I also made some sketches of possible visualizations that I could put together:
Prep data¶
Most of what I need to make the plots in the figure above is not available yet. In the rest of this notebook I'm going to work on extracting what I will need.
# IMPORTS
# since this notebook lives in a sub-folder of the main project, I'll add the main folder to the python path
import sys
sys.path.append("../")
# Load my module
from tools.glooko import read_all
# Load extra stuff that I need
import numpy as np
from scipy.ndimage import gaussian_filter1d
from scipy.signal import argrelextrema
# Plotting (matplotlib widge allows for interactivity in the live notebook)
import matplotlib.pyplot as plt
%matplotlib widget
# LOAD DATA
df_cgm, df_bolus, df_basal, df_insulin = read_all(r"../data")
# Extract carb correction and insulin correction from bolus dataframe; add as new columns (I think I want these
# split out, but I'm not sure. If it works out I may add to my glooko module.
df_bolus["carb_correction"] = np.divide(df_bolus["carbs_input"], df_bolus["carb_ratio"])
df_bolus["insulin_correction"] = df_bolus["insulin_delivered"] - df_bolus["carb_correction"]
Get Unique Days¶
Since the plots I planned above all have date along the x axis, I'll need to split out the data by unique day. At this point I have only 2023 data, so technically year is not needed, but just in case I end up looking at data that spans two (or more???) years, I'll construct a column for "year-day". So it will look like "2023-018" for January 18th, 2023.
df_cgm["dayofyear"] = df_cgm["time"].dt.dayofyear
df_cgm["year"] = df_cgm["time"].dt.year
df_cgm["yearday"] = df_cgm["year"].astype(str) + '-' + df_cgm["dayofyear"].map('{:03.0f}'.format)
# Print a list of the unique day being analyzed
unique_days = np.unique(df_cgm["yearday"])
print(unique_days)
['2023-018' '2023-019' '2023-020' '2023-021' '2023-022' '2023-023' '2023-024' '2023-025' '2023-026' '2023-027' '2023-028' '2023-029' '2023-030' '2023-031' '2023-032' '2023-033' '2023-034' '2023-035' '2023-036' '2023-037' '2023-038' '2023-039' '2023-040' '2023-041' '2023-042' '2023-043' '2023-044' '2023-045' '2023-046' '2023-047' '2023-048' '2023-049' '2023-050' '2023-051' '2023-052' '2023-053' '2023-054' '2023-055']
Histograms¶
# Set up histogram bins
bin_width = 10 # units - mg/dL
bin_min = 50
bin_max = 400
bin_edges = np.arange(bin_min, bin_max+1, bin_width)
bin_centers = bin_edges[:-1] + (bin_width/2)
# Loop through dates and compute BG histogram for each day
bg_histo_arr = [] # initialize a list to hold the histogram array
for day in unique_days:
bg_sub = df_cgm[df_cgm["yearday"] == day]["bg"]
count,_ = np.histogram(bg_sub, bins=bin_edges)

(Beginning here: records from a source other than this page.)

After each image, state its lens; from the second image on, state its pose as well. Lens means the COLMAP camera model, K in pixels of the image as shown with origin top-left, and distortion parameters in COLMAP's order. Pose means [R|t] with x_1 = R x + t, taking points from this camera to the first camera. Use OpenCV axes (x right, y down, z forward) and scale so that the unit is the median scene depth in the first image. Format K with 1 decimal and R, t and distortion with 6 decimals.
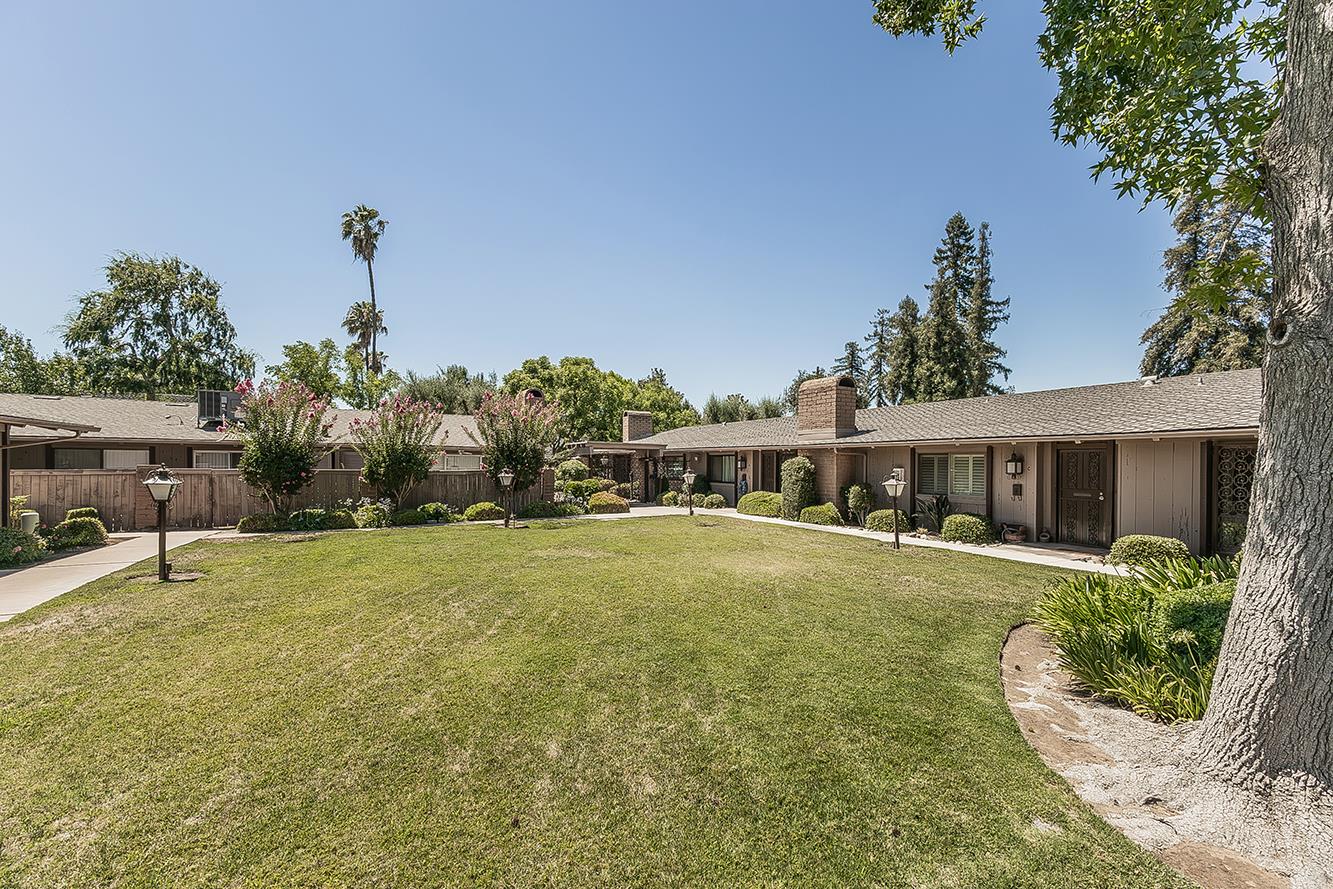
lens RADIAL K [[583.9, 0, 687.6], [0, 583.9, 462.6], [0, 0, 1]] dist [0.001905, 0.000068]
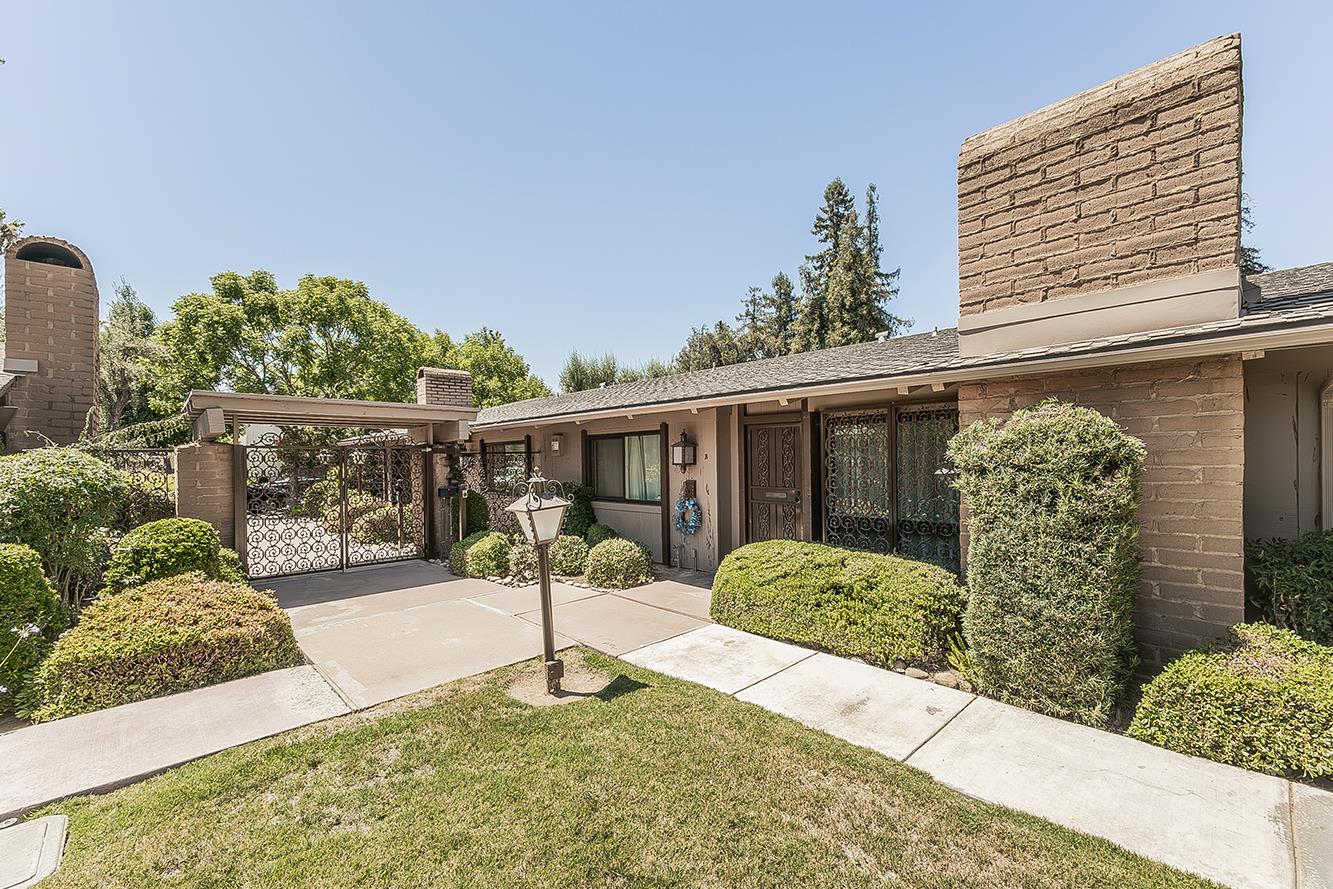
lens RADIAL K [[582.9, 0, 681.1], [0, 582.9, 455.9], [0, 0, 1]] dist [-0.000363, -0.000133]
pose [[0.971152, -0.022894, 0.237361, 0.001098], [0.024074, 0.999708, -0.002073, 0.001903], [-0.237244, 0.007727, 0.971419, 0.280829]]
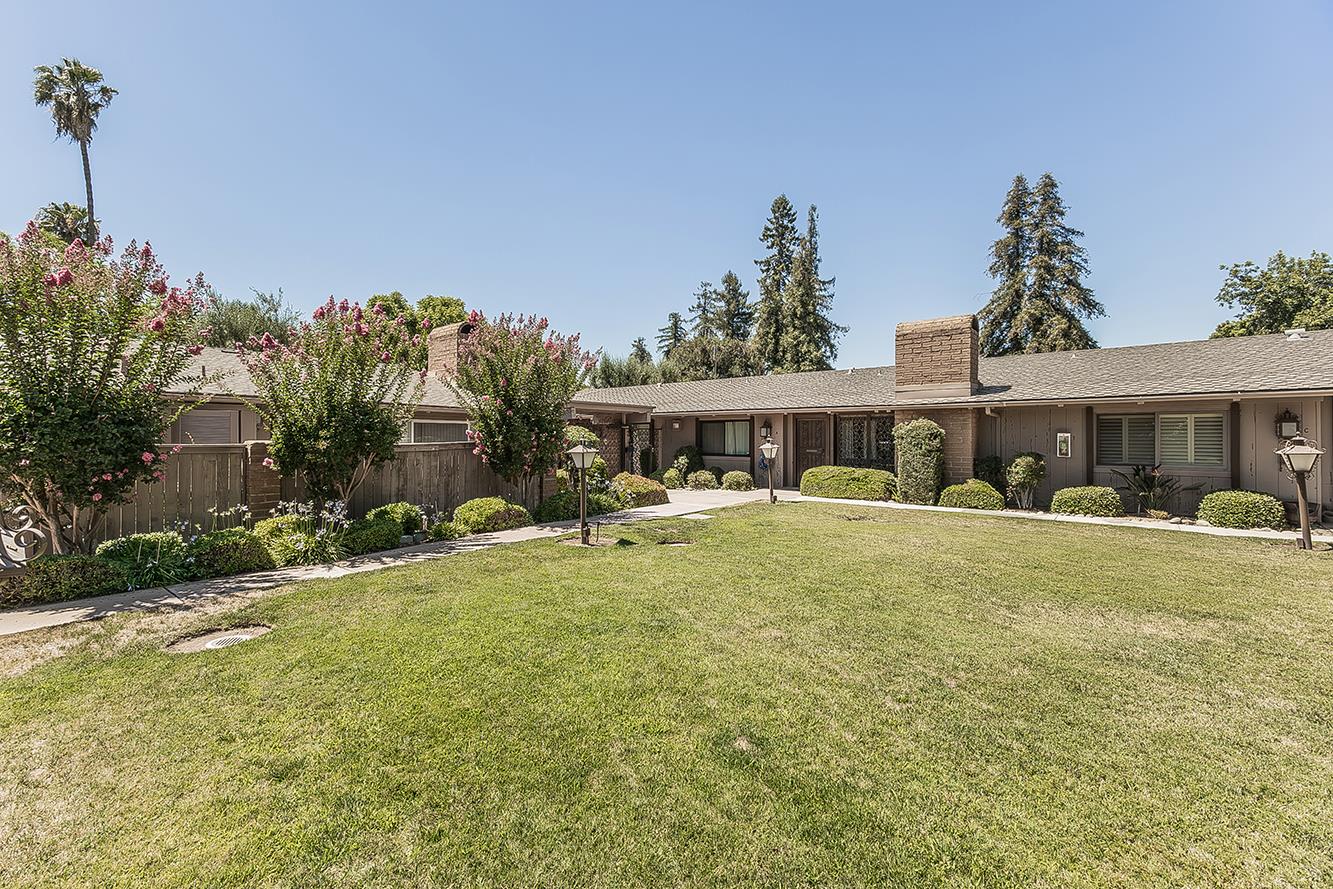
lens RADIAL K [[583.8, 0, 667.0], [0, 583.8, 423.0], [0, 0, 1]] dist [0.000774, -0.000665]
pose [[0.943842, -0.000973, 0.330397, -0.126561], [0.007637, 0.999793, -0.018873, 0.002099], [-0.330310, 0.020336, 0.943653, 0.135671]]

bg_histo_arr.append(count)
# Convert to numpy array
bg_histo_arr = np.array(bg_histo_arr).transpose()
# Plot the 2D histogram
fig, ax = plt.subplots(1,1)
h = ax.pcolormesh(bg_histo_arr)
# x-axis
x = plt.xticks()[0]
x = x[(x>0) & (x<len(unique_days))]
ax.set_xticks(x)
ax.set_xticklabels(unique_days[[int(a) for a in x]], rotation=45)
ax.set_xlabel('Year-day')
# y-axis
y = plt.yticks()[0]
y = y[(y>0) & (y<len(bin_centers))]
ax.set_yticks(y)
bin_center_labels = np.array([int(a) for a in bin_centers])
ax.set_yticklabels(bin_center_labels[[int(a) for a in y]]);
ax.set_ylabel('Blood glucose (mg/dL)')
fig.colorbar(h, ax=ax)
ax.set_title('Frequencies of BGs in ' + str(bin_width) + 'mg/dL sized bins');
fig.tight_layout()
Thoughts¶
- I am still interested in looking at the distributions of BGs across different days but I don't love this particular method of visualization.

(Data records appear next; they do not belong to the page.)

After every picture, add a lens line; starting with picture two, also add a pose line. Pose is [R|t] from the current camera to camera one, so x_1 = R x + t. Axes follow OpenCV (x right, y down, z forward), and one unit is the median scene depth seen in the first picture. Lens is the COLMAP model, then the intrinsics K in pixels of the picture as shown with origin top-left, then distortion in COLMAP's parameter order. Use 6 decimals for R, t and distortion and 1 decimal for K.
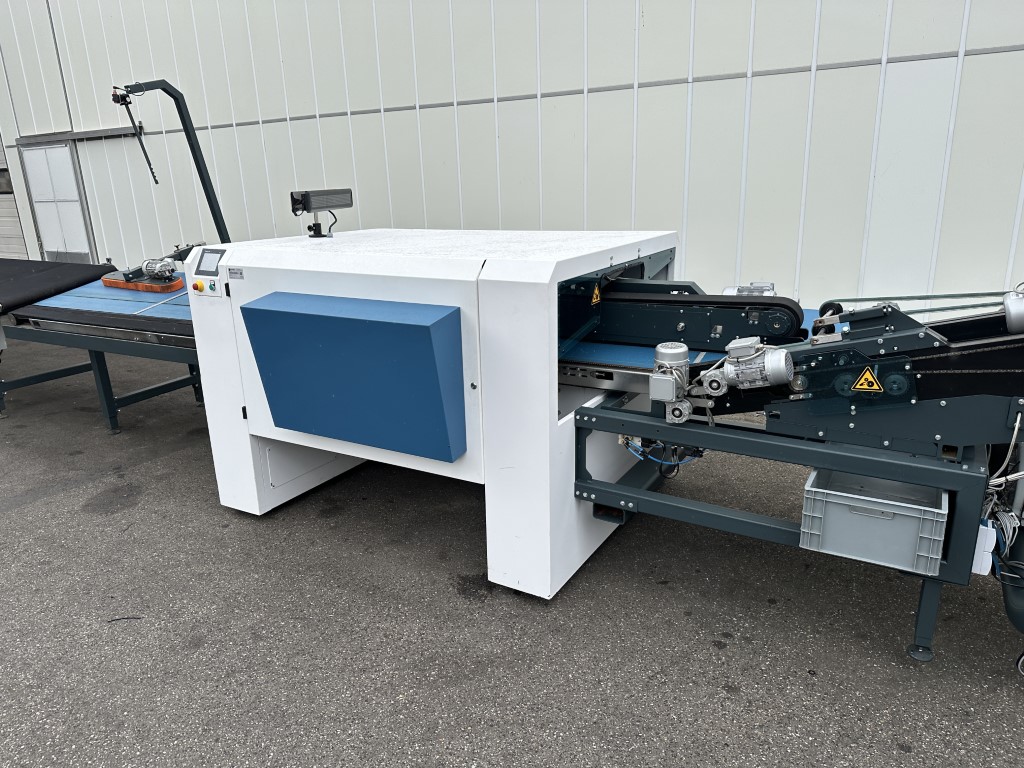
lens RADIAL K [[722.1, 0, 492.0], [0, 722.1, 392.2], [0, 0, 1]] dist [0.019672, -0.006391]
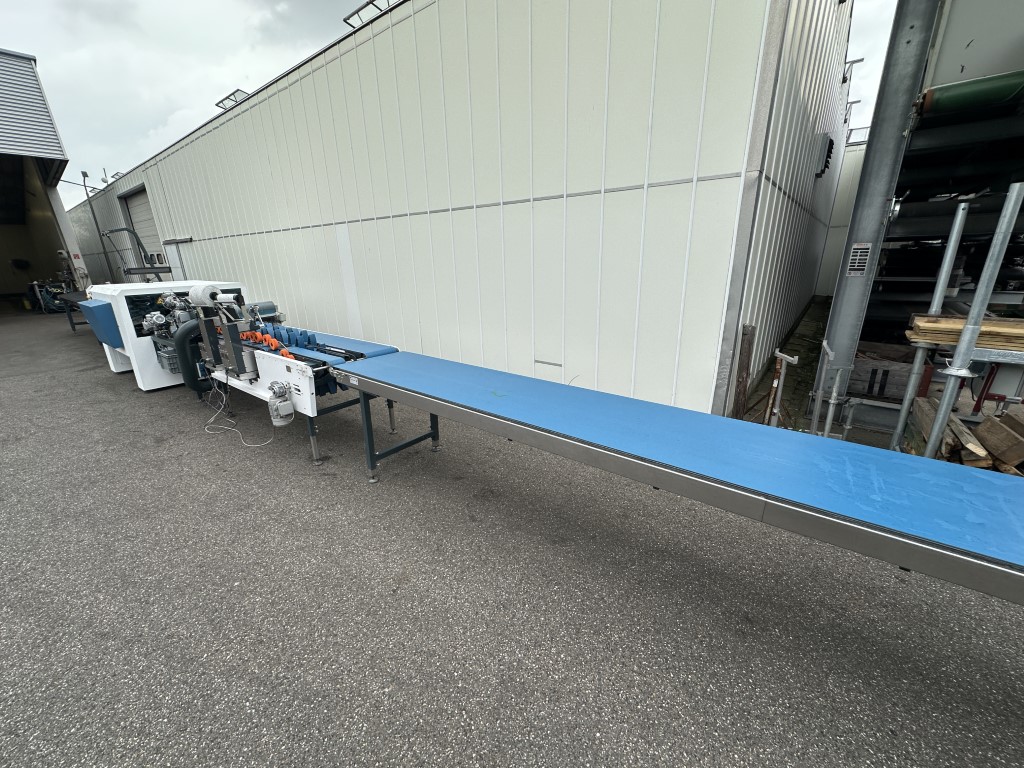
lens RADIAL K [[413.9, 0, 512.0], [0, 413.9, 384.0], [0, 0, 1]] dist [-0.004924, -0.000303]
pose [[0.994641, 0.043844, -0.093630, 1.405690], [-0.042499, 0.998963, 0.016321, 0.107134], [0.094248, -0.012254, 0.995473, -0.536879]]
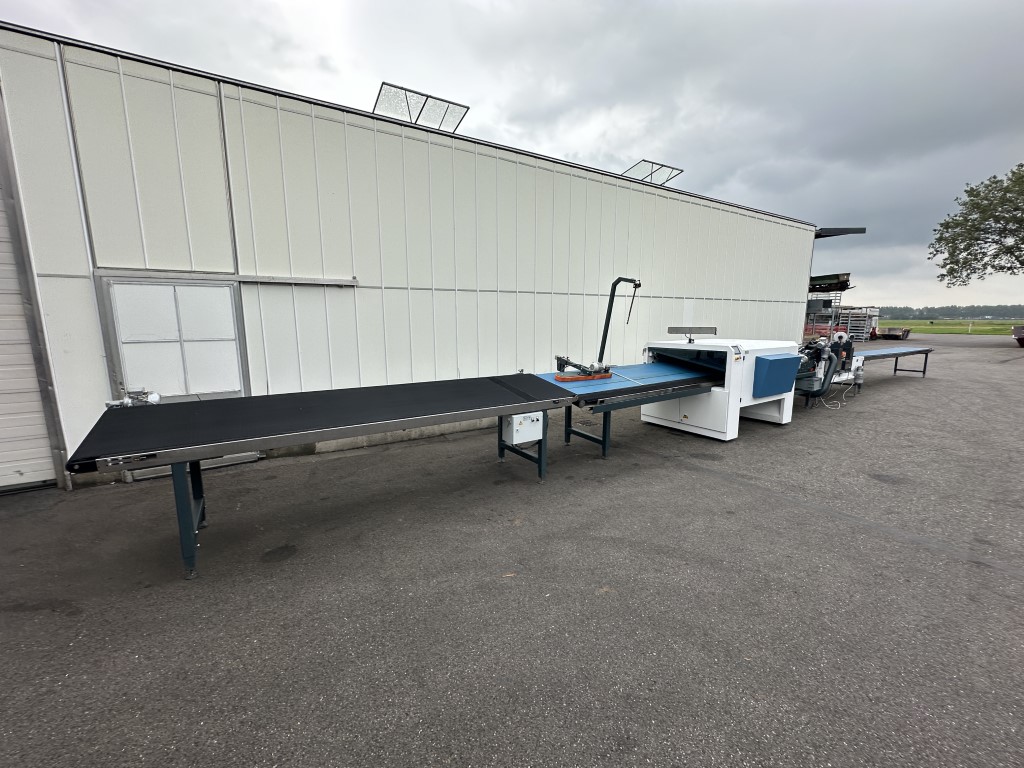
lens RADIAL K [[410.2, 0, 512.0], [0, 410.2, 384.0], [0, 0, 1]] dist [-0.003205, -0.000373]
pose [[0.433605, -0.109288, 0.894451, -1.954316], [0.249309, 0.968421, -0.002532, -0.229506], [-0.865928, 0.224093, 0.447158, 0.918183]]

- It's a little hard to see patterns the way I want to because it's hard to visually process subtle differences in color. I think it would be better to plot height explicitly - perhaps using Seaborn's KDE functionality
- I needed year-day to uniquely split out days, but it's not helpful for interpretation. Converting axis labels to something like month/day would probably be better.
- I didn't get to the CGMs per hour per day, and still want to look at that
- Even though I don't prefer it, I think I should add a function for generating this type of histogram and put it into a module for easier access.